_EXERCISE AIM_: Count the lines in the items below that contain the string "trabajos", where case counts, and reply with only that number.

_PROVIDED RECORDS_:

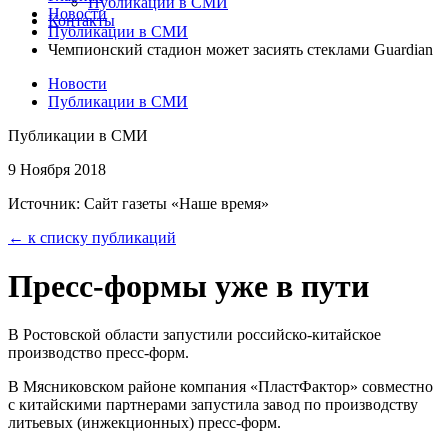
Публикации в СМИ
Новости
Контакты
Публикации в СМИ
Чемпионский стадион может засиять стеклами Guardian
Новости
Публикации в СМИ
Публикации в СМИ
9 Ноября 2018
Источник: Сайт газеты «Наше время»
← к списку публикаций
Пресс-формы уже в пути
В Ростовской области запустили российско-китайское
производство пресс-форм.
В Мясниковском районе компания «ПластФактор» совместно
с китайскими партнерами запустила завод по производству
литьевых (инжекционных) пресс-форм.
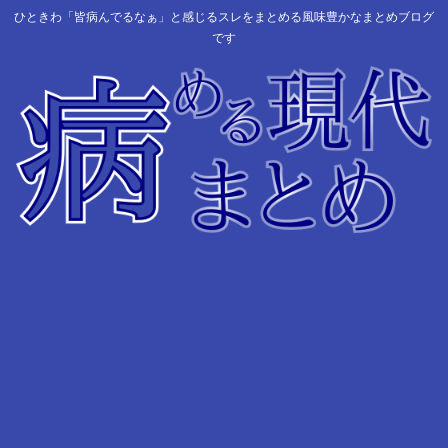
ひときわ「皆病んでるなぁ」と感じるスレをまとめる風味豊かなまとめブログ
です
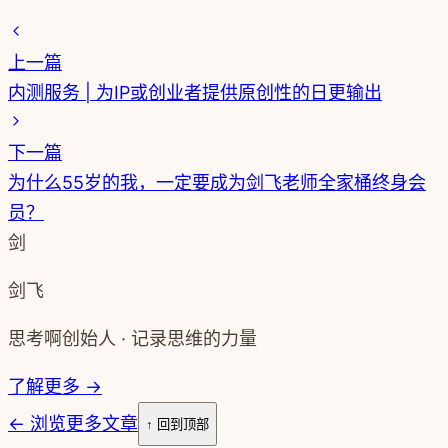
上一篇
内测服务 | 为IP或创业者提供原创性的日更输出
下一篇
为什么55岁的我，一定要成为剑飞老师全家桶终身会
员？
剑
剑飞
思考啊创始人 · 记录思维的力量
了解更多 →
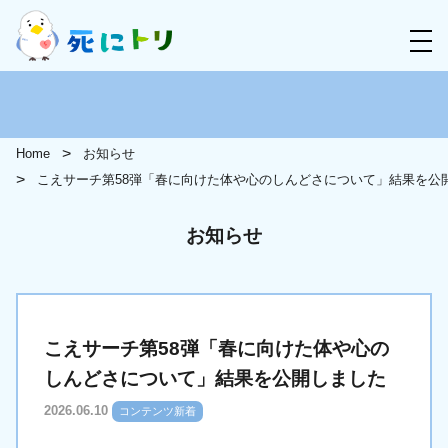
Home
お知らせ
こえサーチ第58弾「春に向けた体や心のしんどさについて」結果を公
お知らせ
こえサーチ第58弾「春に向けた体や心の
しんどさについて」結果を公開しました
2026.06.10
コンテンツ新着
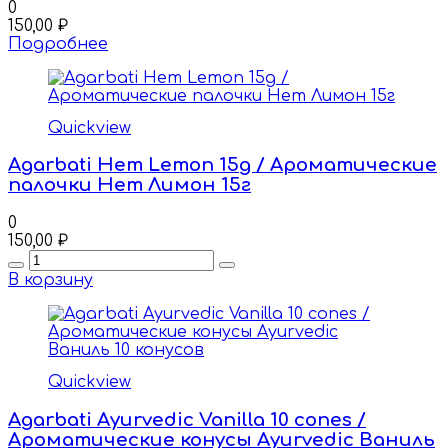
0
150,00
₽
Подробнее
Quickview
Agarbati Hem Lemon 15g / Ароматические
палочки Hem Лимон 15г
0
150,00
₽
Quantity
В корзину
Quickview
Agarbati Ayurvedic Vanilla 10 cones /
Ароматические конусы Ayurvedic Ваниль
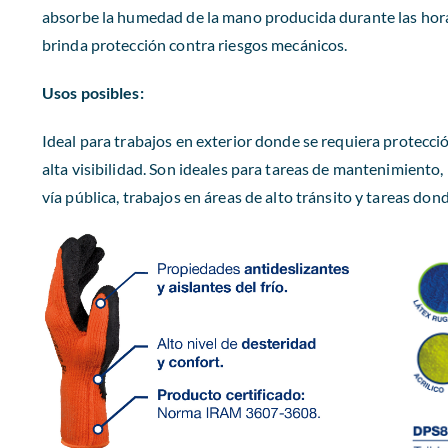
absorbe la humedad de la mano producida durante las ho
brinda protección contra riesgos mecánicos.
Usos posibles:
Ideal para trabajos en exterior donde se requiera protecció
alta visibilidad. Son ideales para tareas de mantenimiento,
vía pública, trabajos en áreas de alto tránsito y tareas dond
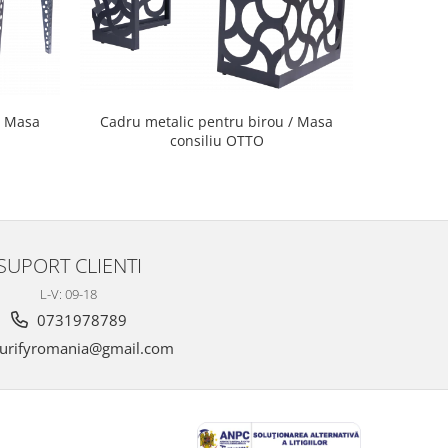
Cadru metalic pentru birou / Masa
/ Masa
Cadru m
consiliu OTTO
co
SUPORT CLIENTI
L-V: 09-18
0731978789
urifyromania@gmail.com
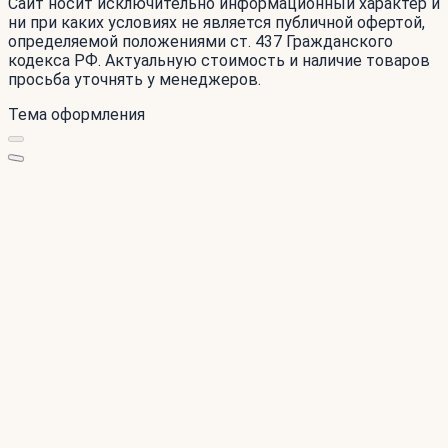
Сайт носит исключительно информационный характер и
ни при каких условиях не является публичной офертой,
определяемой положениями ст. 437 Гражданского
кодекса РФ. Актуальную стоимость и наличие товаров
просьба уточнять у менеджеров.
Тема оформления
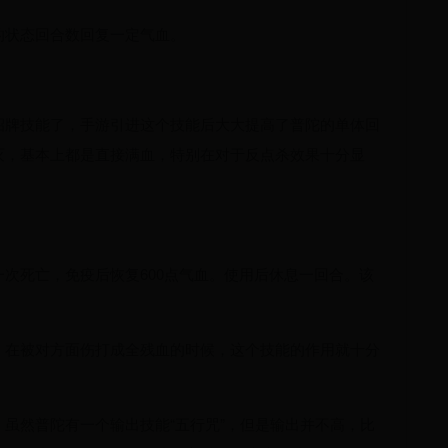
的状态回合数回复一定气血。
招牌技能了，手游引进这个技能后大大提高了普陀的单体回
灭，基本上都是直接满血，特别在对于反点杀效果十分显
次死亡，免疫后恢复600点气血。使用后休息一回合。该
，在被对方面伤打成全残血的时候，这个技能的作用就十分
虽然普陀有一个输出技能“五行咒”，但是输出并不高，比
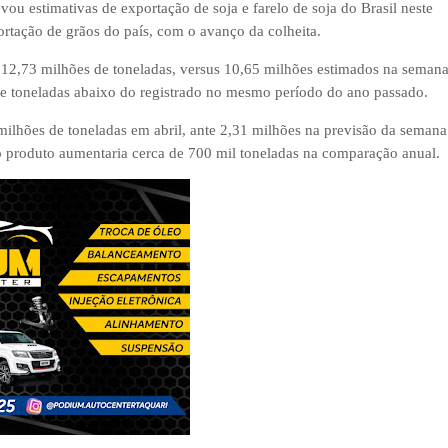
levou
estimativas de exportação de soja e farelo de soja do Brasil neste
tação de grãos do país, com o avanço da colheita.
m 12,73 milhões de toneladas, versus 10,65 milhões estimados na seman
 de toneladas abaixo do registrado no mesmo período do ano passado.
 milhões de toneladas em abril, ante 2,31 milhões na previsão da semana
do produto aumentaria cerca de 700 mil toneladas na comparação anual.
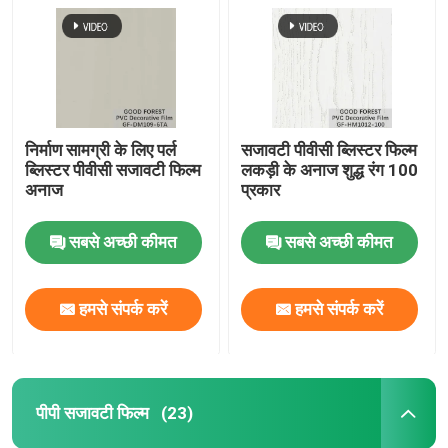
निर्माण सामग्री के लिए पर्ल
सजावटी पीवीसी ब्लिस्टर फिल्म
ब्लिस्टर पीवीसी सजावटी फिल्म
लकड़ी के अनाज शुद्ध रंग 100
अनाज
प्रकार
सबसे अच्छी कीमत
सबसे अच्छी कीमत
हमसे संपर्क करें
हमसे संपर्क करें
पीपी सजावटी फिल्म
(23)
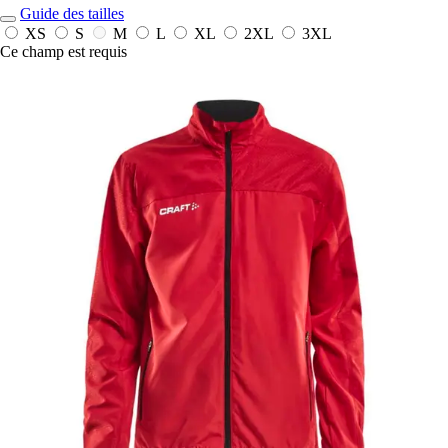
Guide des tailles
XS
S
M
L
XL
2XL
3XL
Ce champ est requis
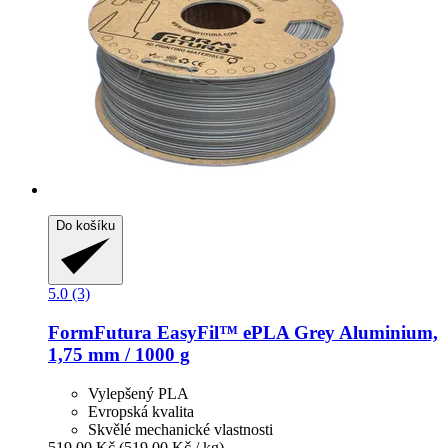
Do košíku
5.0 (3)
FormFutura
EasyFil™ ePLA Grey Aluminium,
1,75 mm / 1000 g
Vylepšený PLA
Evropská kvalita
Skvělé mechanické vlastnosti
519,00 Kč
(519,00 Kč / kg)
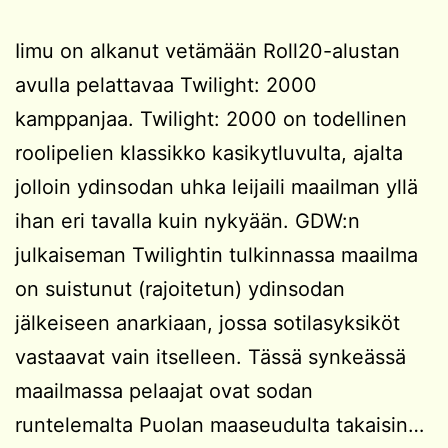
Iimu on alkanut vetämään Roll20-alustan
avulla pelattavaa Twilight: 2000
kamppanjaa. Twilight: 2000 on todellinen
roolipelien klassikko kasikytluvulta, ajalta
jolloin ydinsodan uhka leijaili maailman yllä
ihan eri tavalla kuin nykyään. GDW:n
julkaiseman Twilightin tulkinnassa maailma
on suistunut (rajoitetun) ydinsodan
jälkeiseen anarkiaan, jossa sotilasyksiköt
vastaavat vain itselleen. Tässä synkeässä
maailmassa pelaajat ovat sodan
runtelemalta Puolan maaseudulta takaisin…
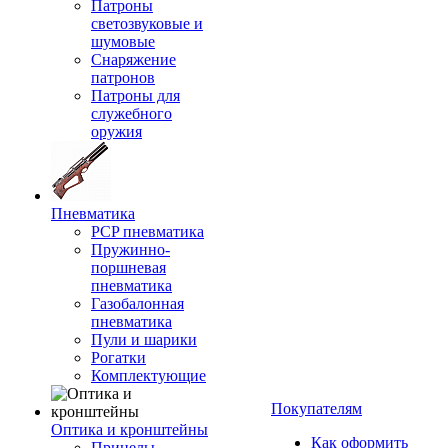
Патроны
светозвуковые и
шумовые
Снаряжение
патронов
Патроны для
служебного
оружия
Пневматика
PCP пневматика
Пружинно-
поршневая
пневматика
Газобалонная
пневматика
Пули и шарики
Рогатки
Комплектующие
Покупателям
Оптика и кронштейны
Как оформить
Прицелы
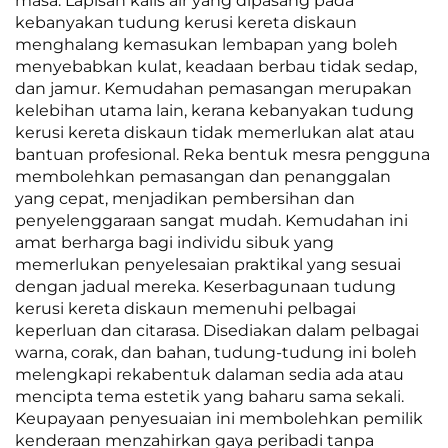
masa. Lapisan kalis air yang dipasang pada
kebanyakan tudung kerusi kereta diskaun
menghalang kemasukan lembapan yang boleh
menyebabkan kulat, keadaan berbau tidak sedap,
dan jamur. Kemudahan pemasangan merupakan
kelebihan utama lain, kerana kebanyakan tudung
kerusi kereta diskaun tidak memerlukan alat atau
bantuan profesional. Reka bentuk mesra pengguna
membolehkan pemasangan dan penanggalan
yang cepat, menjadikan pembersihan dan
penyelenggaraan sangat mudah. Kemudahan ini
amat berharga bagi individu sibuk yang
memerlukan penyelesaian praktikal yang sesuai
dengan jadual mereka. Keserbagunaan tudung
kerusi kereta diskaun memenuhi pelbagai
keperluan dan citarasa. Disediakan dalam pelbagai
warna, corak, dan bahan, tudung-tudung ini boleh
melengkapi rekabentuk dalaman sedia ada atau
mencipta tema estetik yang baharu sama sekali.
Keupayaan penyesuaian ini membolehkan pemilik
kenderaan menzahirkan gaya peribadi tanpa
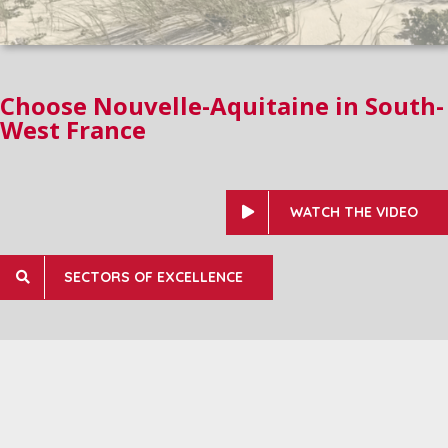
Choose Nouvelle-Aquitaine in South-
West France
WATCH THE VIDEO
SECTORS OF EXCELLENCE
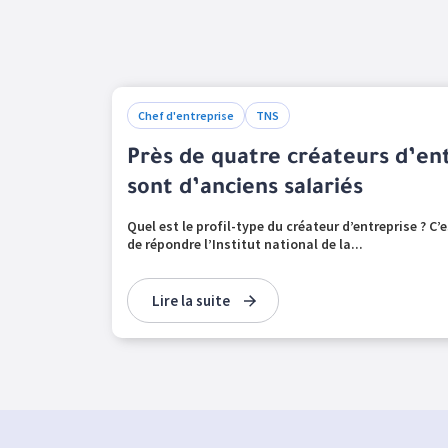
Chef d'entreprise
TNS
Près de quatre créateurs d’ent
sont d’anciens salariés
Quel est le profil-type du créateur d’entreprise ? C’
de répondre l’Institut national de la...
Lire la suite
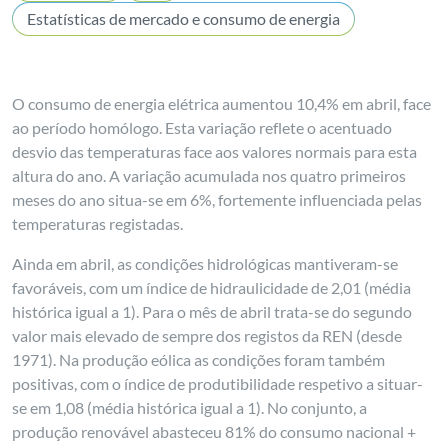
Estatísticas de mercado e consumo de energia
O consumo de energia elétrica aumentou 10,4% em abril, face
ao período homólogo. Esta variação reflete o acentuado
desvio das temperaturas face aos valores normais para esta
altura do ano. A variação acumulada nos quatro primeiros
meses do ano situa-se em 6%, fortemente influenciada pelas
temperaturas registadas.
Ainda em abril, as condições hidrológicas mantiveram-se
favoráveis, com um índice de hidraulicidade de 2,01 (média
histórica igual a 1). Para o mês de abril trata-se do segundo
valor mais elevado de sempre dos registos da REN (desde
1971). Na produção eólica as condições foram também
positivas, com o índice de produtibilidade respetivo a situar-
se em 1,08 (média histórica igual a 1). No conjunto, a
produção renovável abasteceu 81% do consumo nacional +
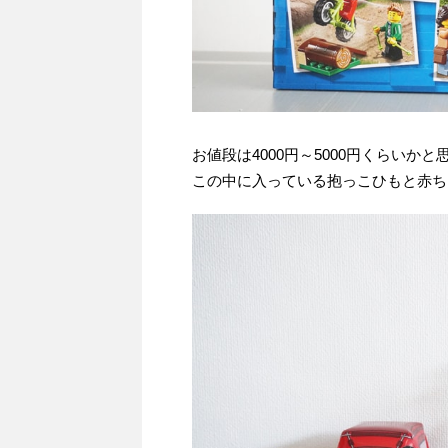
お値段は4000円～5000円くらいかと
この中に入っている抱っこひもと赤ち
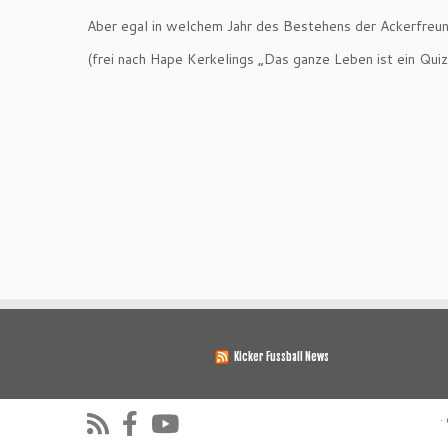
Aber egal in welchem Jahr des Bestehens der Ackerfreund
(frei nach Hape Kerkelings „Das ganze Leben ist ein Quiz
Kicker Fussball News
·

_ANSWER_: 2